К тому моменту я успел пролистать интернет в поисках полезной информации, и когда мне удалось наконец уединиться с варганом в музейном сквере, я уже чувствовал себя вооружённым теорией до зубов. Я взял его и, припоминая всё, что вынес из сети, издал первый звук, затем второй – и получил по зубам. Несколько обескураженный столь нелепым сопротивлением такого примитивного устройства, я продолжил тем не менее это занятие – и не прошло часа, как я, с окровавленными губами, немеющим горлом и пальцами, сумел подобрать на слух первые ноты гаммы, а потом поиграть что-то простое и незамысловатое, что крутилось в памяти с утра.
И тут словно у меня в голове включили свет: я вспомнил оба сна, увиденных той ночью. Вспомнил, вздрогнул – и отнял от губ варган. Сидел и смотрел на него, не понимая, что бы это всё значило, – но твёрдо уверенный, что именно он, этот самый инструмент снился мне сегодня. И если первое видение было в целом забавным, то второе поразило меня, лишь только проявилось в памяти.
Я стою в толпе, на грязной и узкой городской улице. Кругом бегают оборванные дети, шныряют нищие, уродцы и больные, месят помои грубые башмаки горожан. Хотя время это отстоит от меня нынешнего по меньшей мере на три века, вся эта обстановка меня не смущает: по закону сновидения я местный, я – не я, а некий Михаэль Вейла, матрос, ненадолго оказавшийся в этом городе, пока его судно грузится в порту.
Вдруг слышится скрип колёс и чавканье копыт, а потом – такой неожиданный, мелодичный и приятный звук варгана. Прохожие спешат разойтись с дороги. Хозяйки, с тяжёлыми корзинами идущие с рынка, ставят их прямо в грязь и крестятся. Зеваки застывают кто где, ожидая, когда телега проедет мимо. Я не понимаю языка, на котором здесь говорят, но догадываюсь, что это везут осуждённого к виселице – её видно на площади, где уже собирается толпа, предвкушая любопытное зрелище.
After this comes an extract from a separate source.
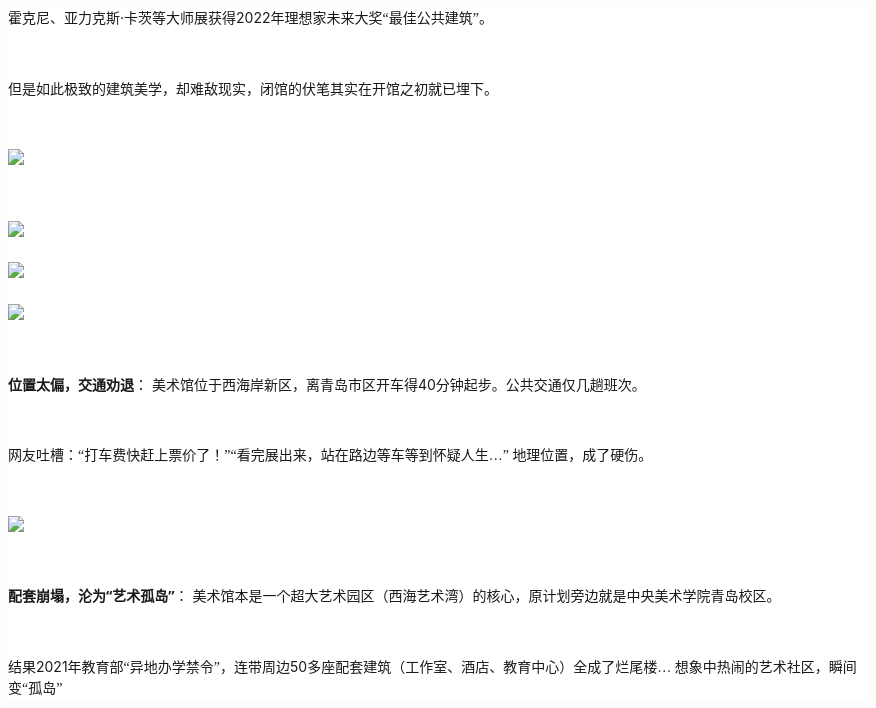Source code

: <span leaf="">霍克尼、</span><span data-pm-slice="0 0 []"><span leaf="">亚力克斯·卡茨</span></span><span leaf="">等大师展获</span></font><font face="宋体"><span leaf="">得</span></font><span leaf="">2022</span><font face="宋体"><span leaf="">年理想家未来大奖</span></font><font face="Calibri"><span leaf="">“</span></font><font face="宋体"><span leaf="">最佳公共建筑</span></font><font face="Calibri"><span leaf="">”。</span></font><font face="宋体"><span leaf=""><br></span></font></p><p><font face="宋体"><span leaf=""><br></span></font></p><p><font face="宋体"><span leaf="">但是</span></font><font face="宋体"><span leaf="">如此极致的建筑美学</span></font><font face="宋体"><span leaf="">，</span></font><font face="宋体"><span leaf="">却难敌现实</span></font><font face="宋体"><span leaf="">，</span></font><font face="宋体"><span leaf="">闭馆的伏笔其实在开馆之初就已埋下</span></font><font face="宋体"><span leaf="">。</span></font></p><p><font face="宋体"><span leaf=""><br></span></font></p><p><font face="宋体"><span leaf=""><img data-ratio="0.562037037037037" data-s="300,640" data-type="jpeg" data-w="1080" type="block" data-backw="578" data-backh="325" data-imgfileid="100403205" data-src="https://mmbiz.qpic.cn/mmbiz_jpg/vpAOyftJsKmZhaRG6jMAI5QEcSbKn4LARM6XiayocTGs4FDia63PhOCvYv8rcsa8s3Uj5BTA5ZicW9tATmgF65b6Q/640?wx_fmt=jpeg&amp;from=appmsg" src="https://mmbiz.qpic.cn/mmbiz_jpg/vpAOyftJsKmZhaRG6jMAI5QEcSbKn4LARM6XiayocTGs4FDia63PhOCvYv8rcsa8s3Uj5BTA5ZicW9tATmgF65b6Q/640?wx_fmt=jpeg&amp;from=appmsg"></span></font></p><p><font face="宋体"><span leaf=""><br></span></font></p><section nodeleaf=""><img data-ratio="1.3685185185185185" data-s="300,640" data-type="jpeg" data-w="1080" type="block" data-backw="578" data-backh="791" data-imgfileid="100403198" data-src="https://mmbiz.qpic.cn/mmbiz_jpg/vpAOyftJsKmZhaRG6jMAI5QEcSbKn4LAGoZLJsfCrq6xzHlNjoMQAYysVzg4Ch42x6Ixdo4RYRDuicI6kG3AEag/640?wx_fmt=jpeg&amp;from=appmsg" src="https://mmbiz.qpic.cn/mmbiz_jpg/vpAOyftJsKmZhaRG6jMAI5QEcSbKn4LAGoZLJsfCrq6xzHlNjoMQAYysVzg4Ch42x6Ixdo4RYRDuicI6kG3AEag/640?wx_fmt=jpeg&amp;from=appmsg"></section><section><span leaf=""><br></span></section><section nodeleaf=""><img data-ratio="0.6398148148148148" data-s="300,640" data-type="jpeg" data-w="1080" type="block" data-backw="578" data-backh="370" data-imgfileid="100403199" data-src="https://mmbiz.qpic.cn/mmbiz_jpg/vpAOyftJsKmZhaRG6jMAI5QEcSbKn4LAk4WIQdHNZhzXPILXWLxpc4mCgcBBJiaGJHcbUqI0GafM5sq8HR4sdoA/640?wx_fmt=jpeg&amp;from=appmsg" src="https://mmbiz.qpic.cn/mmbiz_jpg/vpAOyftJsKmZhaRG6jMAI5QEcSbKn4LAk4WIQdHNZhzXPILXWLxpc4mCgcBBJiaGJHcbUqI0GafM5sq8HR4sdoA/640?wx_fmt=jpeg&amp;from=appmsg"></section><section><span leaf=""><br></span></section><section nodeleaf=""><img data-ratio="0.6398148148148148" data-s="300,640" data-type="jpeg" data-w="1080" type="block" data-backw="578" data-backh="370" data-imgfileid="100403200" data-src="https://mmbiz.qpic.cn/mmbiz_jpg/vpAOyftJsKmZhaRG6jMAI5QEcSbKn4LAQfoECiaLy0tmxeCLaYaOibedWpZbZmWggSv9zrG6rkjPSmzlGqGpCFlQ/640?wx_fmt=jpeg&amp;from=appmsg" src="https://mmbiz.qpic.cn/mmbiz_jpg/vpAOyftJsKmZhaRG6jMAI5QEcSbKn4LAQfoECiaLy0tmxeCLaYaOibedWpZbZmWggSv9zrG6rkjPSmzlGqGpCFlQ/640?wx_fmt=jpeg&amp;from=appmsg"></section><p><font face="宋体"><span leaf=""><br></span></font></p><p><b><font face="Segoe UI"><span leaf="">位置太偏，交通劝退</span></font></b><font face="宋体"><span leaf="">：</span></font><span leaf=""> </span><font face="宋体"><span leaf="">美术馆位于</span></font><font face="宋体"><span leaf="">西海岸新区，离青岛市区</span></font><font face="宋体"><span leaf="">开车得</span></font><span leaf="">40</span><font face="宋体"><span leaf="">分钟起步</span></font><font face="宋体"><span leaf="">。公共交通</span></font><font face="宋体"><span leaf="">仅</span></font><font face="宋体"><span leaf="">几趟</span></font><font face="宋体"><span leaf="">班次</span></font><font face="宋体"><span leaf="">。</span></font></p><p><font face="宋体"><span leaf=""><br></span></font></p><p><font face="宋体"><span leaf="">网友吐槽：</span></font><font face="Calibri"><span leaf="">“</span></font><font face="宋体"><span leaf="">打车费快赶上票价了！</span></font><font face="Calibri"><span leaf="">”“</span></font><font face="宋体"><span leaf="">看完展出来，站在路边等车等到怀疑人生</span></font><font face="Calibri"><span leaf="">…” </span></font><font face="宋体"><span leaf="">地理位置，成了硬伤。</span></font></p><p><font face="宋体"><span leaf=""><br></span></font></p><section nodeleaf=""><img data-ratio="0.5851851851851851" data-s="300,640" data-type="jpeg" data-w="1080" type="block" data-backw="578" data-backh="338" data-imgfileid="100403229" data-src="https://mmbiz.qpic.cn/mmbiz_jpg/vpAOyftJsKmZhaRG6jMAI5QEcSbKn4LArInJL48JbxvibM8V3rtk0GEYv0VUYNtbdyFYxsnswL0gSYaeNFCPlYw/640?wx_fmt=jpeg&amp;from=appmsg" src="https://mmbiz.qpic.cn/mmbiz_jpg/vpAOyftJsKmZhaRG6jMAI5QEcSbKn4LArInJL48JbxvibM8V3rtk0GEYv0VUYNtbdyFYxsnswL0gSYaeNFCPlYw/640?wx_fmt=jpeg&amp;from=appmsg"></section><p><font face="宋体"><span leaf=""><br></span></font></p><p><b><font face="Segoe UI"><span leaf="">配套崩塌，沦为</span></font><font face="Segoe UI"><span leaf="">“艺术孤岛”</span></font></b><font face="宋体"><span leaf="">：</span></font><span leaf=""> </span><font face="宋体"><span leaf="">美术馆本是一个超大艺术园区（西海艺术湾）的核心，</span></font><font face="宋体"><span leaf="">原计划旁边就是中央美术学院青岛校区。</span></font><font face="宋体"><span leaf=""><br></span></font></p><p><font face="宋体"><span leaf=""><br></span></font></p><p><font face="宋体"><span leaf="">结果</span></font><span leaf="">2021</span><font face="宋体"><span leaf="">年教育部</span></font><font face="Calibri"><span leaf="">“</span></font><font face="宋体"><span leaf="">异地办学禁令</span></font><font face="Calibri"><span leaf="">”</span></font><font face="宋体"><span leaf="">，连带周边</span></font><span leaf="">50</span><font face="宋体"><span leaf="">多座配套建筑（工作室、酒店、教育中心）全成了烂尾楼</span></font><font face="Calibri"><span leaf="">… </span></font><font face="宋体"><span leaf="">想象中热闹的艺术社区，瞬间变</span></font><font face="Calibri"><span leaf="">“</span></font><font face="宋体"><span leaf="">孤岛</span></font><font face="Calibri"><span leaf="">”</span></font><font face="宋体">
Выворачивает телега; на ней в железной клетке сидит измождённый человек в цепях и играет на варгане. Он очень оборван и худ, хотя раньше явно обладал приятной внешностью и недюжинной силой. «Фангьен, фангьен!» – звонко кричат дети, бегая вокруг клетки, и бросают в неё камни и комья глины. Правда, прутья столь часты, что снаряды эти не попадают в цель. Сам же узник, кажется, не замечает их. Он отрешён, и некая высшая, потусторонняя решимость отражена у него на лице. Он играет, закатив глаза, играет что-то меланхоличное и скребущее душу, так что я неожиданно для себя вдруг двигаюсь за ним следом.